County police receive heroin overdose drug

Anthony Oreilly

The villages of Great Neck Estates, Port Washington and Nassau County police departments will be among 18 police departments on Long Island to receive a drug that can reverse the effects of a heroin overdoses, State Attorney General Eric Schneiderman announced on Wednesday. 

Under the state’s Community Overdose Protection program, the departments will be equipped with naloxone kits, a drug that can reverse the effects of a heroin overdose.

“The program is an essential part of our effort to combat the spike in heroin overdoses that is plaguing communities and families on Long Island and across New York State,” Schneiderman said. “By providing police officers with naloxone, we are making this life-saving overdose antidote available in every town, village and hamlet on Long Island.”

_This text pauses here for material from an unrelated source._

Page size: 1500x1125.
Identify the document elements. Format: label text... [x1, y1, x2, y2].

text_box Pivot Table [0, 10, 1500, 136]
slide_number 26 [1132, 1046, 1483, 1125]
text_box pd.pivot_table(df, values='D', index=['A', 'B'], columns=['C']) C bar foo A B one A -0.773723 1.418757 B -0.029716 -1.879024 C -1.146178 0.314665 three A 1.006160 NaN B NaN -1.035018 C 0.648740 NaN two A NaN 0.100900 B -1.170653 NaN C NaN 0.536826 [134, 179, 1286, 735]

The village of Great Neck Estates and Port Washington police departments will be two of the seven village police forces throughout the county to receive the kits. 

“When this came up, I just jumped on it,” Great Neck Estates Police Department Chief John Garbedian said. 

Other village police departments in Nassau County to be equipped with naloxone kits are the Floral Park Police Department, Garden City Police Department, Glen Cove Police Department, Lynbrook Police Department and the Rockville Centre Police Department, Schneiderman said. 

The 18 police departments on Long Island have been allocated a total of $222,788 to buy 2,452 naloxone kits and receive training on how to use them, Schneiderman said.   

“It counteracts the [heroin’s] effect on the body and wakes the person up almost immediately,” Garbedian said explaining the drug. 

The Community Overdose Protection program was introduced by Schniederman on April 3 and has spent more than $1.72 million for the purchase of 26,273 naloxone kits throughout the state. 

Each kit, worth about $60 each, contains a zip bag with two syringes full of naloxone, two “atomizers” to administer the drug through the nose, gloves and a booklet on how to use the drug, Schneiderman said. 

The drug, which has a shelf life of about two years, saved 563 lives in Suffolk County last year, Schneiderman said. 

Garbedian said although his department primarily serves Great Neck Estates, his police officers would be willing to administer the drug outside of the village. 

“If my cop can deliver it to the person, we’d administer it,” Garbedian said. “Jurisdictional boundaries would not matter.” 

In the Town of North Hempstead, the villages of Kings Point, Lake Success, Great Neck Estates, Port Washington and Old Westbury have their own police force. 

The rest of the town is under the jurisdiction of the Nassau County Police Department.

“In the past few months, some Nassau County police officers have been equipped with Naloxone kits, resulting in numerous lives having been saved from accidental heroin overdoses,” Nassau County Acting Police Commissioner Thomas Krumpter said in a statement.

Third Precinct Commander Inspector Sean McCarthy said in an interview with Blank Slate Media that heroin overdoses are of “increasing concern countywide.” 

McCarthy said cops are “nearing the end of the training program” and that “ultimately all cops will have [the kits].” 

Garbedian, who has been Great Neck Estate’s police chief since 2007, said he witnessed a heroin overdose in the village in December of last year. 

“That struck me pretty hard,” Garbedian said. 

He said although there are not many heroin overdoses throughout Great Neck he believed “to have just one is big enough.”